### Requirement
Looking at the data, count the lines where the word "deeper" occurs and answer with only the number.

### Source data
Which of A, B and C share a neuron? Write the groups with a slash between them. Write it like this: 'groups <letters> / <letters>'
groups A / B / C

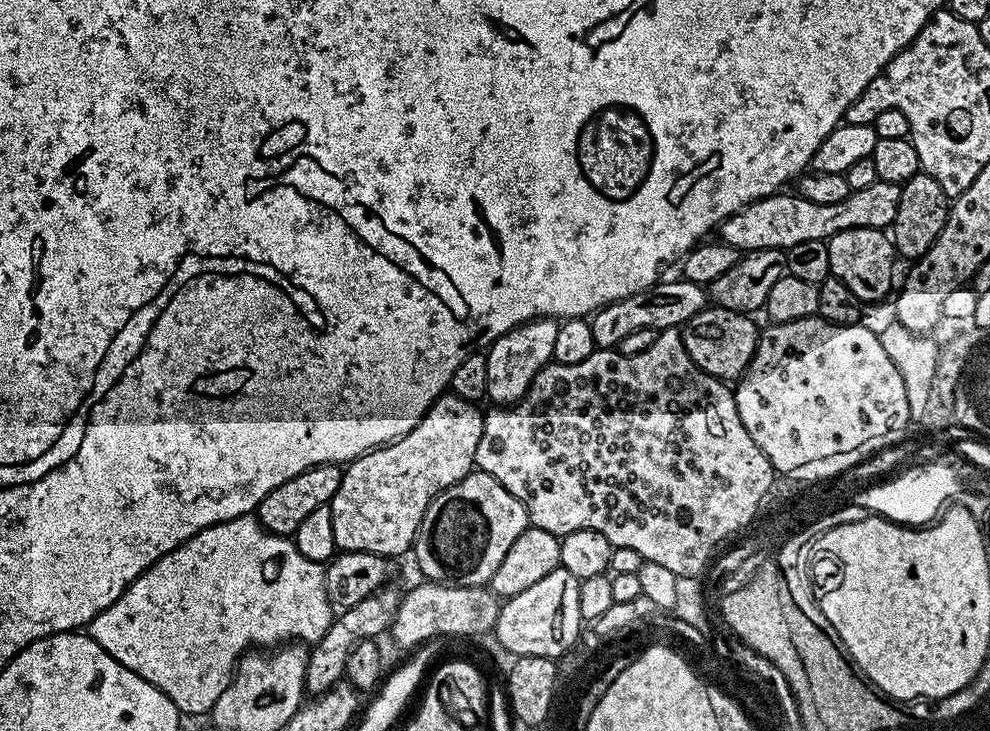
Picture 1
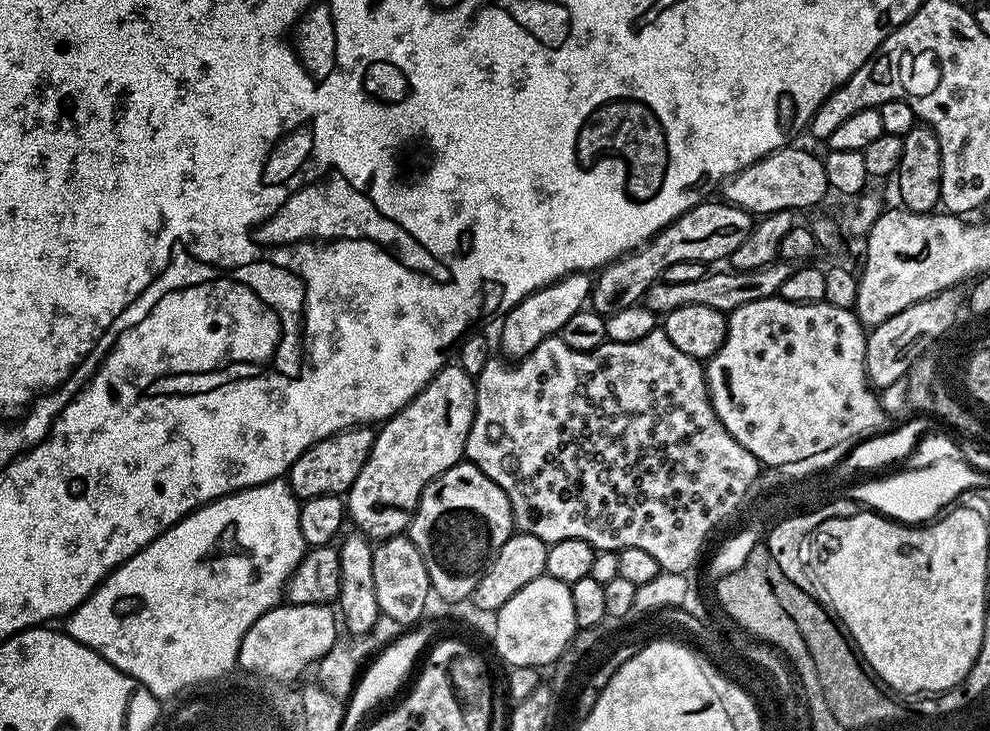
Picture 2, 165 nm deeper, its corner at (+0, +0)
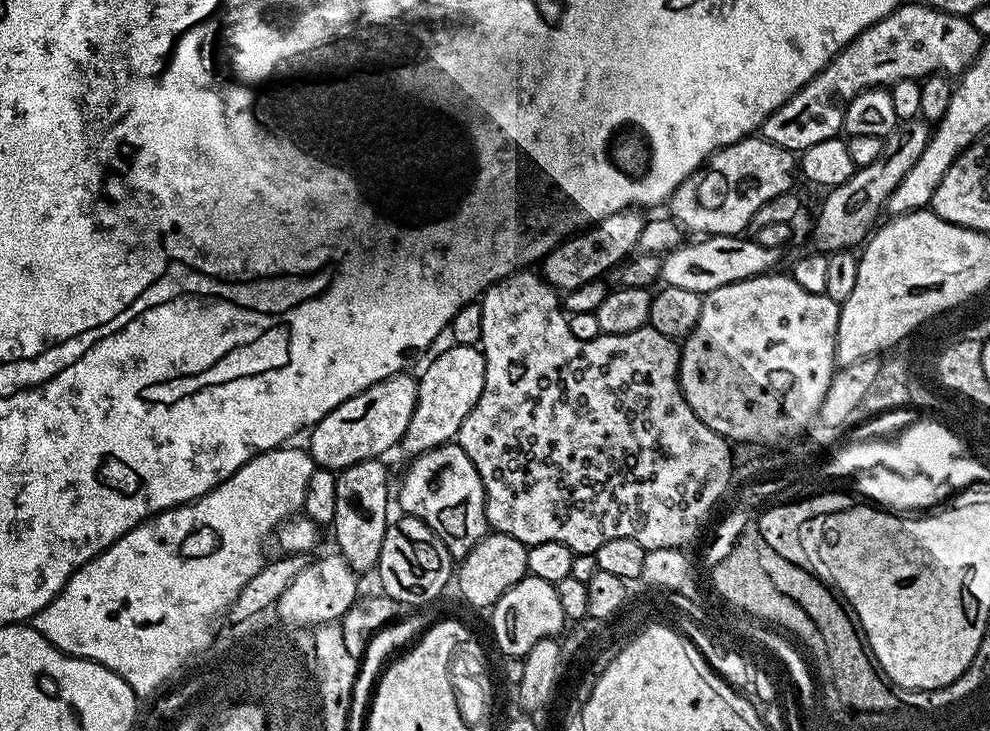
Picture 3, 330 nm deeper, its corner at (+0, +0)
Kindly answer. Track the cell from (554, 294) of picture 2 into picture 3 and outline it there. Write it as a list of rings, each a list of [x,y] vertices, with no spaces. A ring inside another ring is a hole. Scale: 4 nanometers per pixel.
[[[625,210],[565,239],[544,257],[542,261],[544,279],[564,294],[586,286],[591,280],[600,280],[603,272],[623,265],[637,251],[645,223],[646,216],[643,211]]]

### Output
2